Opzet cursus
________________________________________
De cursus bestaat uit vier delen. Ieder deel start met een inleiding en sluit af met een zelftoets, bestaande uit vier vragen.
Het eerste deel heeft als titel ‘Wat is cultureel erfgoed?’. Het voornaamste doel van dit deel is de enorme veelsoortigheid te tonen van cultureel erfgoed en de verschillende invalshoeken van waaruit cultureel erfgoed wordt gewaardeerd. Deel 1 bestaat uit drie paragrafen.
Deel 2, ‘Het behoud van erfgoed’, geeft informatie over de instellingen die in Nederland verantwoordelijk zijn voor het behoud en beheer van cultureel erfgoed. Deel 2 bestaat uit vier paragrafen.
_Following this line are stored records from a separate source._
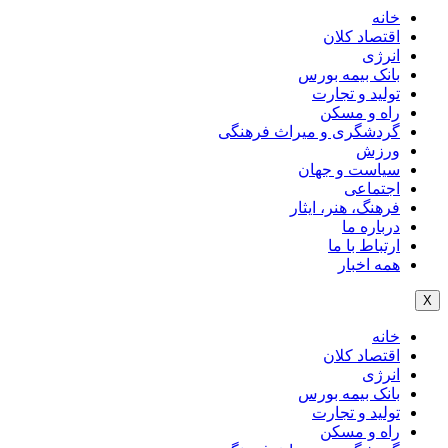
خانه
اقتصاد کلان
انرژی
بانک بیمه بورس
تولید و تجارت
راه و مسکن
گردشگری و میراث فرهنگی
ورزش
سیاست و جهان
اجتماعی
فرهنگ، هنر، ایثار
درباره ما
ارتباط با ما
همه اخبار
X
خانه
اقتصاد کلان
انرژی
بانک بیمه بورس
تولید و تجارت
راه و مسکن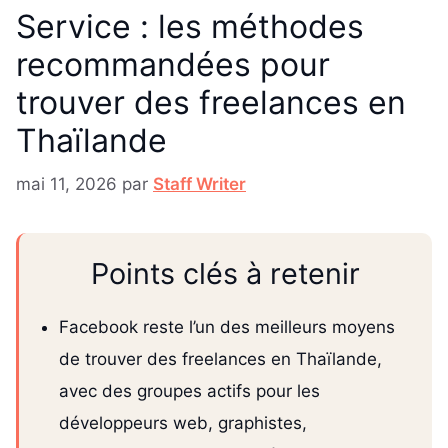
Service : les méthodes
recommandées pour
trouver des freelances en
Thaïlande
mai 11, 2026
par
Staff Writer
Points clés à retenir
Facebook reste l’un des meilleurs moyens
de trouver des freelances en Thaïlande,
avec des groupes actifs pour les
développeurs web, graphistes,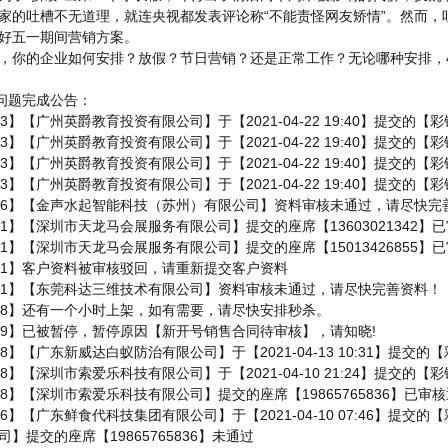
家的吐槽不无道理，就连央视都发表评论称“不能责怪网友矫情”。然而
好五一期间营销方案。
，你的企业如何安排？放假？节日营销？还是正常工作？无论哪种安排，4
理问题完成公告：
0313】【广州英爵教育投资有限公司】于【2021-04-22 19:40】提交
0313】【广州英爵教育投资有限公司】于【2021-04-22 19:40】提交的
0313】【广州英爵教育投资有限公司】于【2021-04-22 19:40】提交的
0313】【广州英爵教育投资有限公司】于【2021-04-22 19:40】提交的
10506】【金声水起智能科技（苏州）有限公司】资料审核未通过，请尽快完
7781】【深圳市天龙马会展服务有限公司】提交的座席【13603021342】
7781】【深圳市天龙马会展服务有限公司】提交的座席【15013426855】
2991】客户资料被审核驳回，请重新提交客户资料
62991】【东莞科达三维技术有限公司】资料审核未通过，请尽快完善资料！
1858】还有一个小时上架，如有需要，请尽快安排秒杀。
0819】已被暂停，暂停原因【新开号销售合同待审核】，请知晓!
1358】【广东新威达白蚁防治有限公司】于【2021-04-13 10:31】提
0058】【深圳市索爱乐科技有限公司】于【2021-04-10 21:24】提交的
0058】【深圳市索爱乐科技有限公司】提交的座席【19865765836】已审
6906】【广东鲜食代科技集团有限公司】于【2021-04-10 07:46】提交
】提交的座席【19865765836】未通过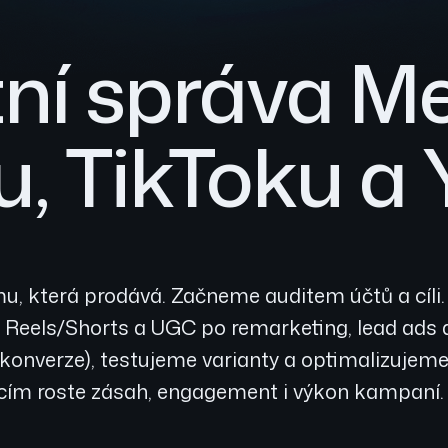
ní správa Me
, TikToku a
lamu, která prodává. Začneme auditem účtů a cíli
v, Reels/Shorts a UGC po remarketing, lead ad
konverze), testujeme varianty a optimalizujem
cím roste zásah, engagement i výkon kampaní.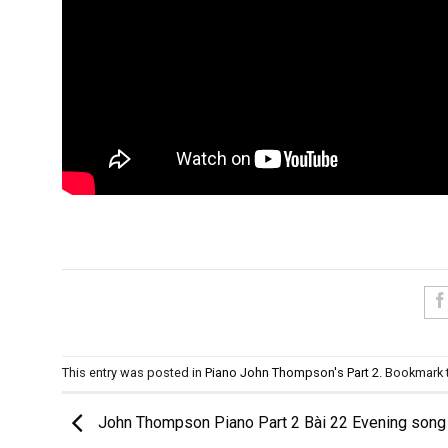
This entry was posted in
Piano John Thompson's Part 2
. Bookmark
John Thompson Piano Part 2 Bài 22 Evening song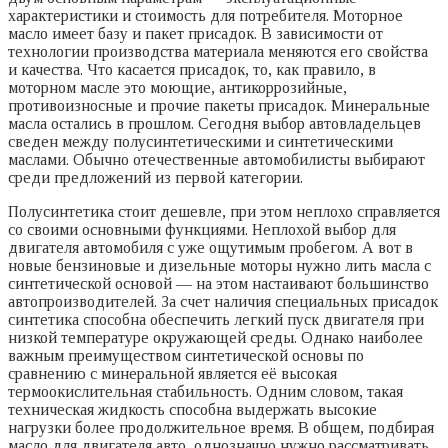
характеристики и стоимость для потребителя. Моторное
масло имеет базу и пакет присадок. В зависимости от
технологии производства материала меняются его свойства
и качества. Что касается присадок, то, как правило, в
моторном масле это моющие, антикоррозийные,
противоизносные и прочие пакеты присадок. Минеральные
масла остались в прошлом. Сегодня выбор автовладельцев
сведен между полусинтетическими и синтетическими
маслами. Обычно отечественные автомобилисты выбирают
среди предложений из первой категории.
Полусинтетика стоит дешевле, при этом неплохо справляется
со своими основными функциями. Неплохой выбор для
двигателя автомобиля с уже ощутимым пробегом. А вот в
новые бензиновые и дизельные моторы нужно лить масла с
синтетической основой — на этом настаивают большинство
автопроизводителей. За счет наличия специальных присадок
синтетика способна обеспечить легкий пуск двигателя при
низкой температуре окружающей среды. Однако наиболее
важным преимуществом синтетической основы по
сравнению с минеральной является её высокая
термоокислительная стабильность. Одним словом, такая
техническая жидкость способна выдержать высокие
нагрузки более продолжительное время. В общем, подбирая
масло для двигателя авто, однозначно нужно рассматривать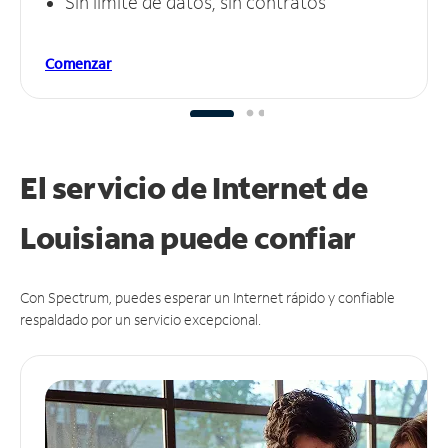
Sin límite de datos, sin contratos
Comenzar
El servicio de Internet de
Louisiana puede
confiar
Con Spectrum, puedes esperar un Internet rápido y confiable
respaldado por un servicio excepcional.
Deel 3, ‘Het erfgoedpubliek’, is geheel gewijd aan de gebruikers van cultureel erfgoed, oftewel het publiek. Het deel bestaat uit drie paragrafen. U krijgt hierin een globaal beeld van het Nederlandse erfgoedpubliek, in het heden, maar ook in het verleden. De laatste paragraaf gaat in op het fenomeen van erfgoed als belevenis.
In het vierde deel ten slotte, ‘Erfgoed en identiteit’, gaat alle aandacht uit naar het gebruik van cultureel erfgoed als middel om de identiteit van een gemeenschap, bijvoorbeeld een nationale gemeenschap, vorm te geven. In paragraaf 1 gaat het over het Nederlands Openluchtmuseum, in paragraaf 2 over Kamp Westerbork, en in paragraaf 3 over werelderfgoed (zowel materieel als immaterieel).
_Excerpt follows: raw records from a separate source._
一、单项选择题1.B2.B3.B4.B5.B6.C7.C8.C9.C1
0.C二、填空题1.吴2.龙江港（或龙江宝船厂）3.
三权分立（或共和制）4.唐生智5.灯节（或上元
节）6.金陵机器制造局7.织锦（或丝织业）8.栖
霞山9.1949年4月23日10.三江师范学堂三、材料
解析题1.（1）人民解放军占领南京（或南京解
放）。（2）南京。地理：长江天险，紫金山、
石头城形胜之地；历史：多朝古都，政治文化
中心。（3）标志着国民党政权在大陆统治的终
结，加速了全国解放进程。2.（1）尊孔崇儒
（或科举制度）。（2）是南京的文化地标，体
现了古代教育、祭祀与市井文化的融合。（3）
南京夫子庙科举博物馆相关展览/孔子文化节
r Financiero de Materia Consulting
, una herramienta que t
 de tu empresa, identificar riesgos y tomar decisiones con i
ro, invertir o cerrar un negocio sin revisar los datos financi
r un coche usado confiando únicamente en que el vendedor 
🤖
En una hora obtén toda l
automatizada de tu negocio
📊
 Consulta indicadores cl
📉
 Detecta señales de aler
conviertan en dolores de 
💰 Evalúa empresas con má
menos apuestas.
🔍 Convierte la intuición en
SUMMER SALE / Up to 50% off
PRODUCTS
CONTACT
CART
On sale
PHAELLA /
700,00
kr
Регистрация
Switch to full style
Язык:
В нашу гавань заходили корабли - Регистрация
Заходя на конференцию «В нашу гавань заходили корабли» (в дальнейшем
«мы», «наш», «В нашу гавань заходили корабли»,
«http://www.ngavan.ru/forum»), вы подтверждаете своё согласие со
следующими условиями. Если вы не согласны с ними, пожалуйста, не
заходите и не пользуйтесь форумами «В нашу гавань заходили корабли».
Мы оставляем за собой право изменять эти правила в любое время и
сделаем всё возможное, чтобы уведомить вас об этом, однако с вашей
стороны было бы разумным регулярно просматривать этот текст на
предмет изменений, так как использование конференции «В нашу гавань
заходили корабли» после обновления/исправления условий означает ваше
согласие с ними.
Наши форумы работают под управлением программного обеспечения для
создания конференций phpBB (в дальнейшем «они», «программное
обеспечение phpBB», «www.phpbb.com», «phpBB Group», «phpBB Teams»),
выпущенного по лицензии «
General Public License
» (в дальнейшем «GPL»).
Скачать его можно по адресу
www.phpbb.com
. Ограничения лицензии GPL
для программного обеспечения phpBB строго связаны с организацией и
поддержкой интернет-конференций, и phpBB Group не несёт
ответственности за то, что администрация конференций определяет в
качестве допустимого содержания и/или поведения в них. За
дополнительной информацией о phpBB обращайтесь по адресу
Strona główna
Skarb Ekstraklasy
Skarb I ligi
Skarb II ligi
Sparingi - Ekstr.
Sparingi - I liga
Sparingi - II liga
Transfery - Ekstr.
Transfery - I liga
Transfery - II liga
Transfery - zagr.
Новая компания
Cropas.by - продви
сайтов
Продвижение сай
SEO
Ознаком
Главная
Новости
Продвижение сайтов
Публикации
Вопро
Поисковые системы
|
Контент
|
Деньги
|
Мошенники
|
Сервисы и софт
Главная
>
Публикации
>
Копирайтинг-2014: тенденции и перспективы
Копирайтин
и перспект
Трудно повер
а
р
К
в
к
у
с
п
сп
In deel 1 tot en met 4 zijn belangrijke begrippen, ‘kernbegrippen’, gemarkeerd. De kernbegrippen worden toegelicht in het onderdeel Kernbegrippen in de cursusstructuur. In de tekst vindt u hier steeds verwijzingen naar. Als u op de knop Kernbegrippen in de cursusstructuur in de linkerkolom klikt, vindt u daar alle kernbegrippen met uitleg in alfabetische volgorde.